Charley rocked in his seat.
“Now, up! Down! Up! Down! Up! Very good! Down! Up! Bow straight!—”
Charley leaped from his chair and held his sides. Well, even Cato occasionally moistened his clay.
“So! Better still! Excellent! Upon my word, you are an apt scholar!”
Charley dropped into his seat, threw back his head, and shut his eyes.
The Don paused, smiling.
“What a tone!” exclaimed my grandfather. “Oh!” cried he with intense earnestness, “if—if I could but hear, once again, an artist play upon that violin!”
The smile passed from the Unknown’s face. A strange look came into his eyes, as though his thoughts were far away. His chin relaxed its hold upon the violin and pressed upon his breast. His right arm slowly descended till the tip of the bow almost touched the floor; and there he stood, his eyes fixed upon the ground. A stillness overspread the company. No one moved a muscle save Charley. He, with an odd smile in his eyes, softly drew from his pocket a small pen-knife and held it in his left hand, with the nail of his right thumb in the notch of the blade.

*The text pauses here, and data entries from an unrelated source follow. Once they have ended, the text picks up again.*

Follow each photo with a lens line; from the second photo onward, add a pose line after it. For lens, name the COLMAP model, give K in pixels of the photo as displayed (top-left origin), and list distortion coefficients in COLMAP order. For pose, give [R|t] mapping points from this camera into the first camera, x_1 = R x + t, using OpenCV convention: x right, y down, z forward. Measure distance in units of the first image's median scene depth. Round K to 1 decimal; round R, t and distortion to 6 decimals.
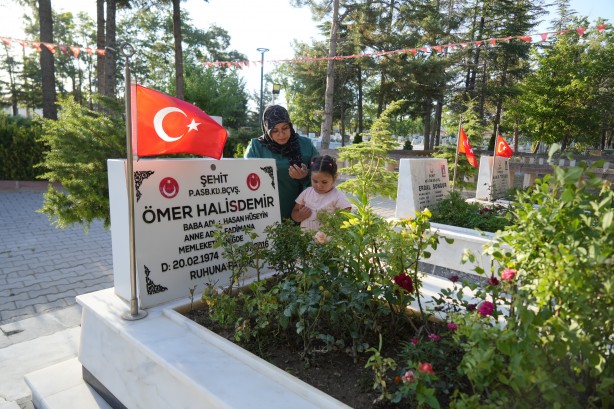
lens RADIAL K [[404.0, 0, 305.5], [0, 404.0, 203.3], [0, 0, 1]] dist [-0.022050, 0.008447]
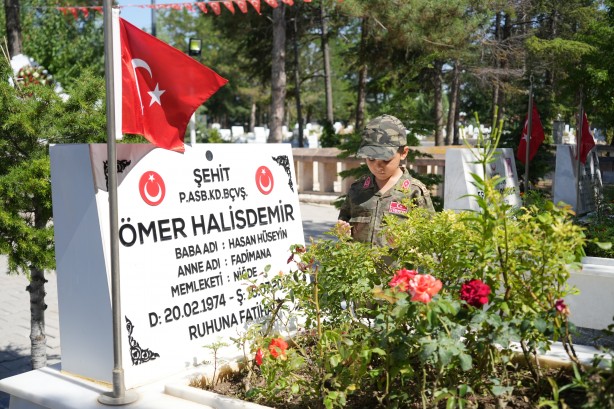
lens RADIAL K [[712.5, 0, 311.5], [0, 712.5, 205.2], [0, 0, 1]] dist [-0.003474, 0.000000]
pose [[0.990972, -0.048264, 0.125081, -0.214822], [0.056169, 0.996589, -0.060465, 0.059651], [-0.121736, 0.066945, 0.990302, -0.082295]]
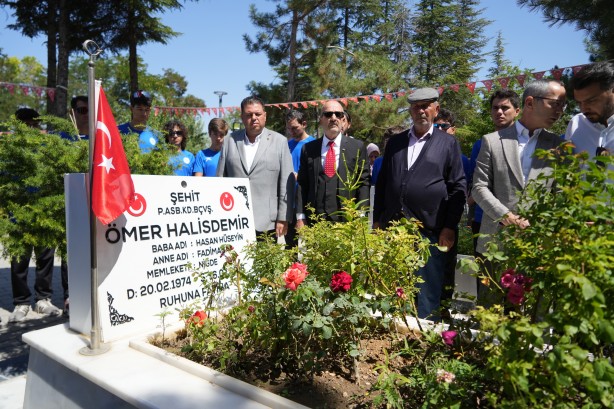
lens RADIAL K [[404.0, 0, 306.8], [0, 404.0, 207.1], [0, 0, 1]] dist [-0.022050, 0.008447]
pose [[0.994074, -0.029359, 0.104667, -0.048134], [0.039424, 0.994655, -0.095429, 0.062022], [-0.101306, 0.098990, 0.989918, 0.065474]]
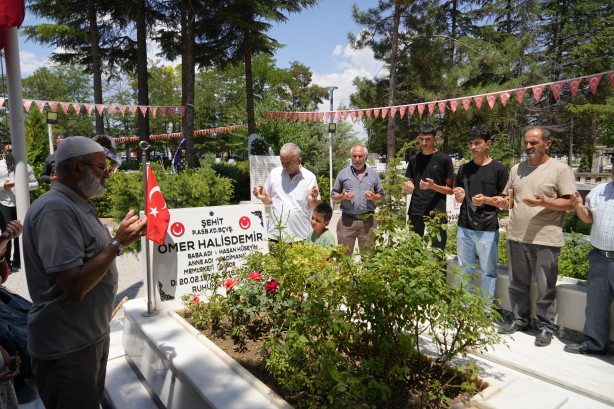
lens RADIAL K [[404.0, 0, 305.7], [0, 404.0, 205.5], [0, 0, 1]] dist [-0.022050, 0.008447]
pose [[0.976338, -0.024007, -0.214912, 0.404497], [0.010596, 0.997936, -0.063342, -0.024755], [0.215989, 0.059566, 0.974577, -0.320881]]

Slowly, and as if unconsciously to himself, the Don’s right arm began to move. The violin rose, somehow, till it found its way under his chin.
Charley opened his knife.
There were signs in the Unknown’s countenance of a sharp but momentary struggle, when his right arm suddenly sprang from its pendent position, and the wrist, arched like the neck of an Arab courser, stood, for a second, poised above the bridge.
Charley passed the blade of his knife through the threads that bound the bandage about his finger, and the linen rag fell to the floor; and he rose and folded his arms across his breast.
The bow descended upon the G string. The stranger gave one of those quick up-strokes with the lowest inch of the horse-hair, followed by a down-stroke of the whole length of the bow.